### Задания:
1. Кто, согласно отрывку о Шполянском, скорее всего является прототипом прапорщика Шполянского?
2. Продолжите, пожалуйста, отрывок о Шполянском с того места, где он заканчивается.

Жизнь бьет ключом, но больше по голове. Утром обыск. Пополудни допрос. Ночью пуля в затылок.

Швейцар Алексей дает понять, что пора переменить адрес. – Приходили, спрашивали, интересовались. Человек он толковый, и на ветер слов не кидает. Выбора нет.

В русской Орше последний обыск. Все, что было контрреволюционного, отобрали: мыло фабрики Раллэ, папиросы фабрики «Лаферм», царские сторублевки с портретом Екатерины.


… Киев нельзя было узнать. Со времен половцев и печенегов не запомнит древний город такого набега, нашествия, многолюдства. На улицах толпы народу. В кофейнях, на террасах не протолпиться.

Скоро придет Петлюра.

Газет тьма-тьмущая.

– Как же так, Александр Фомич? У вас свобода печати, а вы закрываете, штрафуете, грозите казнями египетскими… Ответ краткий:  – По-российску не баю. По-москальску не розумию…


Одно Не негодуя, не кляня,

лишь слово! Но простое! —

Пусть будет чуден без меня

И Днепр, и многое другое…


небольшое отступление

Шполянский, Шполянский…Как только услышал эту фамилию тут же…возник М.А.Булгаков. Кажется, что-то в «Белой гвардии»…Нервно листаю первый том (1992г.)…Да вот же он – Михаил Семенович Шполянский. Читаю…Отвратительный тип. Чем же этот Шполянский так «насолил» автору? Кто он? Неужели Дон-Аминадо? Не может быть! Или может? Уж больно схож: и поэт, и «превосходный чтец», и даже чрезвычайно похож на Евгения Онегина (а вот это последнее сходство не корреспондируется – Аминад Петрович, в отличие от Михаила Семеновича был и роста небольшого, и бархатные бакенбарды не носил).

Конечно, тут же в Интернет (и надолго).

Не сразу, но выяснилось, что прототипом прапорщика Шполянского, скорее всего, является Виктор Борисович Шкловский, который, опять же, в отличие от Аминада Петровича, стихов не писал, однако вполне мог подсыпать сахару в жеклеры (читай, в карбюратор). Вот что пишет по этому поводу известный специалист по расшифровке «Белой гвардии» Б.Соколов.

### Исходные данные:
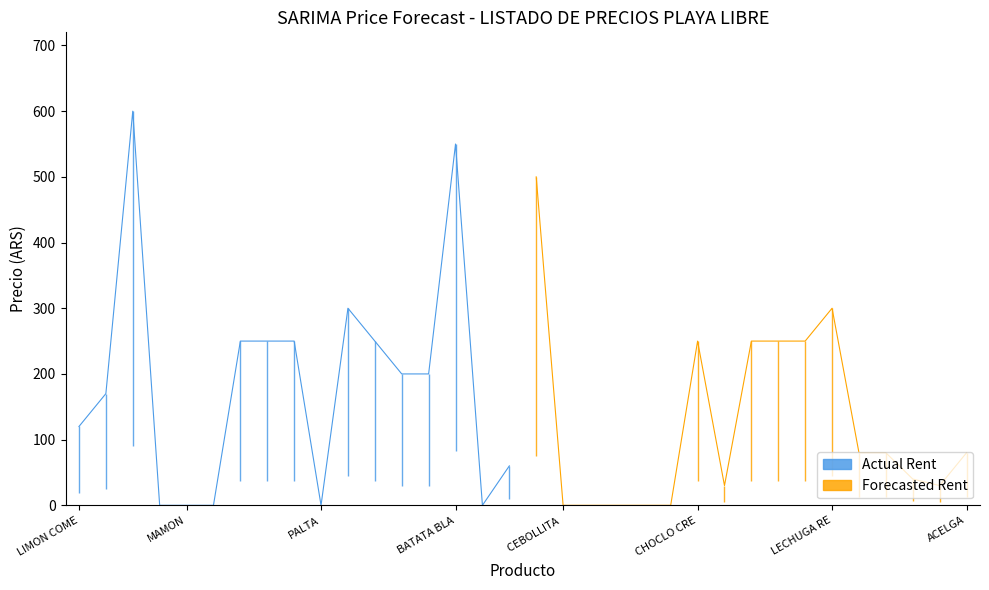

Which series has the widest spread of values?

Actual Rent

### Ответы:
1. Виктор Борисович Шкловский.

2.
Прототипом Шполянского послужил известный писатель и литературовед Виктор Борисович Шкловский, а фамилия заимствована у известного поэта-сатирика и фельетониста Аминада Петровича Шполянского, писавшего под псевдонимом Дон Аминадо. Он, в отличие от Шкловского, действительно писал стихи, как и булгаковский Шполянский, но к подпольной борьбе, а тем более к «засахариванию» гетманских броневиков, никакого отношения не имел. А вот Шкловский в начале 1918 года действительно находился в Киеве, служил в броневом дивизионе гетмана и, как и романный Шполянский, «засахаривал» броневики, описав все это подробно в мемуарной книге «Сентиментальное путешествие». Правда, Шкловский был тогда не большевиком, а членом боевой левоэсеровской группы, готовившей восстание против Скоропадского.

Почему же В.Б.Шкловский стал М.С.Шполянским? Ну, тут, вероятнее всего, надо вспомнить известную французскую поговорку…Я лишь напомню, что 1) прототипами «роковой женщины» Юлии Рейсс, вероятно, были Валентина Сынгаевская (да, да, сестра друга) и Наталья Рейс (дочь генерала), с которыми, возможно, Михаила Афанасьевича связывали когда-то романтические отношения, и 2) Булгаков, несмотря на эпатажный монокль, женщин видел и различал хорошо.

Что касается Виктора Борисовича, то, судя по некоторым чертам персонажей «Белой гвардии», можно допустить его близость к кругу Булгакова, где, не исключено, и «пересеклись мужские интересы Шполянского и Турбина».

И все же…нет ответа «Почему Булгаков дал бойкому прапорщику фамилию Шполянский! За что, походя, обидел неповинного человека?

Дон-Аминадо был в Киеве в 1918г. Но пересекался ли с Булгаковым? Свидетельств тому нет никаких. Но наиболее вероятно – они встретились. А если даже и не были знакомы, то Булгаков, наверняка, слышал о Шполянском. И слышал что-то не очень доброе. При приверженности Булгакова к польским фамилиям с окончанием на ский (Сынгаевский – Мышлаевский, Гладыревский – Шервинский) вполне подходил для любого персонажа и Шполянский. Да и Шклов, и Шпола были чем-то созвучны. Дон-Аминадо в начале 20-х годов еще не имел того веса и значения, которое приобрел в иммиграции впоследствии. Вот по всему потому, видимо, и получил почти мистический герой булгаковского романа фамилию «развеселого негодяя» (о котором см. дальше).

Интересно, читал ли Аминад Петрович в Париже роман Михаила Афанасьевича?… Надо думать – читал! А вот какое он на него произвел впечатление – нам остается только догадываться.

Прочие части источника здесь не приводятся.